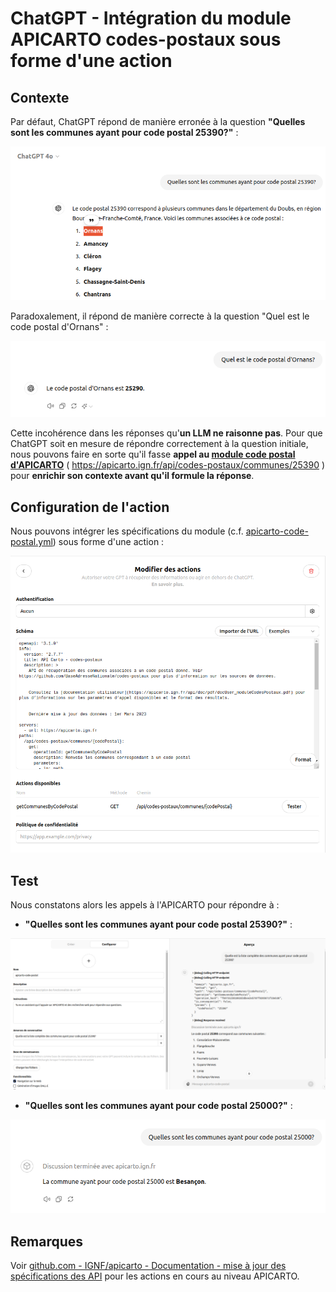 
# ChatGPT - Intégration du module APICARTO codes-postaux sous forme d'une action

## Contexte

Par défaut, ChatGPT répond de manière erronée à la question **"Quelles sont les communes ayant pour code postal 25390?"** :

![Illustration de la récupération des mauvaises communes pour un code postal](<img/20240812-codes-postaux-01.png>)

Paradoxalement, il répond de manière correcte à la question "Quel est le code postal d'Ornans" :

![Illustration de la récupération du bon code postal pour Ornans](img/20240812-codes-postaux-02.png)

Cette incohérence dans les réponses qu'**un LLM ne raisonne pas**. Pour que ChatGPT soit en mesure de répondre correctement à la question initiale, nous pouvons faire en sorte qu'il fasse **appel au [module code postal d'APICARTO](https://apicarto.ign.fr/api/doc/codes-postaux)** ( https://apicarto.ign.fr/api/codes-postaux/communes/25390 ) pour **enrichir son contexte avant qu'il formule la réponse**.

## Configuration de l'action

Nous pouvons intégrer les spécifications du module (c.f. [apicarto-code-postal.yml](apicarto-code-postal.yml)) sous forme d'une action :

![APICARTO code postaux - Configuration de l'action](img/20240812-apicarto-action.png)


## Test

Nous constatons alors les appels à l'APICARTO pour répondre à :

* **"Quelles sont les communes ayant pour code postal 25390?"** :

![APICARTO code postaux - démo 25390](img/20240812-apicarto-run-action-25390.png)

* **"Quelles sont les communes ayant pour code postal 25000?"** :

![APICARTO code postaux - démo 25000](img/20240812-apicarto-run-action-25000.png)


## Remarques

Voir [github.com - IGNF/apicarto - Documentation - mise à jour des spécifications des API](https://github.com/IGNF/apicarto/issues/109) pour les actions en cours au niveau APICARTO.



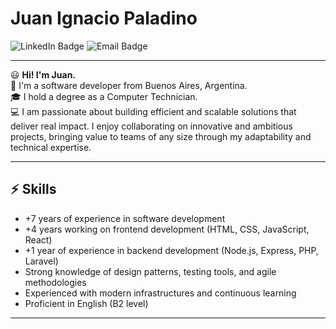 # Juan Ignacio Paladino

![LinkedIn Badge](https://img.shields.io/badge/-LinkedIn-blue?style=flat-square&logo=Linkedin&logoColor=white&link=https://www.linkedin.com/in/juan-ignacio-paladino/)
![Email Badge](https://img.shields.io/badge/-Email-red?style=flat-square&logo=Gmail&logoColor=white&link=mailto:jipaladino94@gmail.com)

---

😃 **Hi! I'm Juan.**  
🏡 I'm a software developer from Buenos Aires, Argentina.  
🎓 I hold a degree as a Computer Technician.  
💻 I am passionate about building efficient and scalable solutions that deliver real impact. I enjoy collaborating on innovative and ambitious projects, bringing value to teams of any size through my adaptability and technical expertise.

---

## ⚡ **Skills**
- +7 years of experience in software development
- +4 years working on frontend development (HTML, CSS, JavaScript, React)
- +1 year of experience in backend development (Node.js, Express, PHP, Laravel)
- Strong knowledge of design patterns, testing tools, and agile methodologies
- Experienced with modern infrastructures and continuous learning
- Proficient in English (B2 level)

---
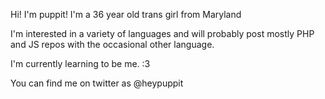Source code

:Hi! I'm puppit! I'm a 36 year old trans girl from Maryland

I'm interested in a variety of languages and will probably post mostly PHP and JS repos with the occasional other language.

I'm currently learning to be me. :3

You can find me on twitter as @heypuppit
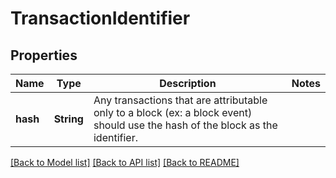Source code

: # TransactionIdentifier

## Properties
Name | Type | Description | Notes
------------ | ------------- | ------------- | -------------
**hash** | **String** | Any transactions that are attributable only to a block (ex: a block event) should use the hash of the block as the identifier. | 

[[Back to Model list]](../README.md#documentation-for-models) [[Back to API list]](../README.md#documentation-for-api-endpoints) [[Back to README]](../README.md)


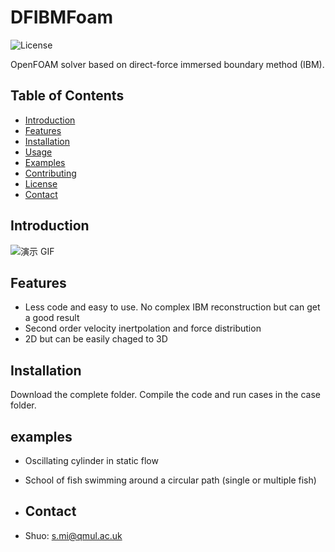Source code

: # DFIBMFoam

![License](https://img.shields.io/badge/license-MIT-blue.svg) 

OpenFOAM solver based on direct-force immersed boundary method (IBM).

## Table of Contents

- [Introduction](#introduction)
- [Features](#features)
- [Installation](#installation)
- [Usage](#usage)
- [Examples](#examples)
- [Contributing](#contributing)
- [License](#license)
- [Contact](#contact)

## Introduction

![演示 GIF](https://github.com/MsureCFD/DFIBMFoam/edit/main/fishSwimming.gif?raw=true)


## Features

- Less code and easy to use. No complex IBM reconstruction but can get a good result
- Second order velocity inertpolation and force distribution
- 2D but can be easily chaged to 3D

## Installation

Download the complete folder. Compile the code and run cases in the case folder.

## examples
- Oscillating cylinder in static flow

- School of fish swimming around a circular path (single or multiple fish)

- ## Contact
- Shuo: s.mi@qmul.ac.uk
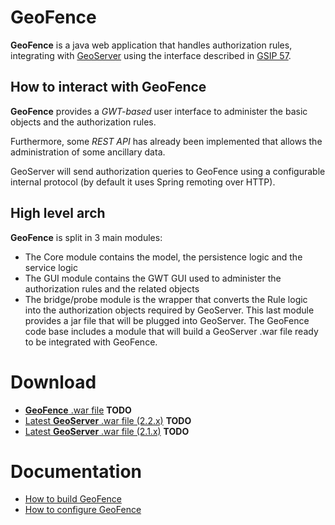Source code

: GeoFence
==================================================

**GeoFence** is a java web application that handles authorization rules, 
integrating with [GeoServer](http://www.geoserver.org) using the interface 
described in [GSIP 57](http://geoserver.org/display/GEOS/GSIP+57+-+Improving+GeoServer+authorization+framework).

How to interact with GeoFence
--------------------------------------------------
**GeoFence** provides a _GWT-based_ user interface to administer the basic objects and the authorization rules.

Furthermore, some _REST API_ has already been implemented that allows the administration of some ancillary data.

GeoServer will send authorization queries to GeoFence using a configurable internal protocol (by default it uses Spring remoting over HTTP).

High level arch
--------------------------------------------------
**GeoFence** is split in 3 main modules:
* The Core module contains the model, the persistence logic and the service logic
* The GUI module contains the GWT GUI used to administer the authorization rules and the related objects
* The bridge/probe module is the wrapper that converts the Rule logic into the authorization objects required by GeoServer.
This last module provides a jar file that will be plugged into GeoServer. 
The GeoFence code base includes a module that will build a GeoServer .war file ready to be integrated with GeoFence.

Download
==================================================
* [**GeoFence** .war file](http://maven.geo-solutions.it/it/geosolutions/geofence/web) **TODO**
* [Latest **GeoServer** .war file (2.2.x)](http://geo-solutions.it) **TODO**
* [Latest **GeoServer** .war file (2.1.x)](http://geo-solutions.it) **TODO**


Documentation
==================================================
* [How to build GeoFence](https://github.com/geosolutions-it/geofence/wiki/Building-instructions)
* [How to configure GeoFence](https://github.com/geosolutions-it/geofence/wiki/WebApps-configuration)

## Problem requirements
Go through the data above and find the lines with the word "style". Copy each of those lines.

## Response area
![LinkedIn Badge](https://img.shields.io/badge/-LinkedIn-blue?style=flat-square&logo=Linkedin&logoColor=white&link=https://www.linkedin.com/in/juan-ignacio-paladino/)
![Email Badge](https://img.shields.io/badge/-Email-red?style=flat-square&logo=Gmail&logoColor=white&link=mailto:jipaladino94@gmail.com)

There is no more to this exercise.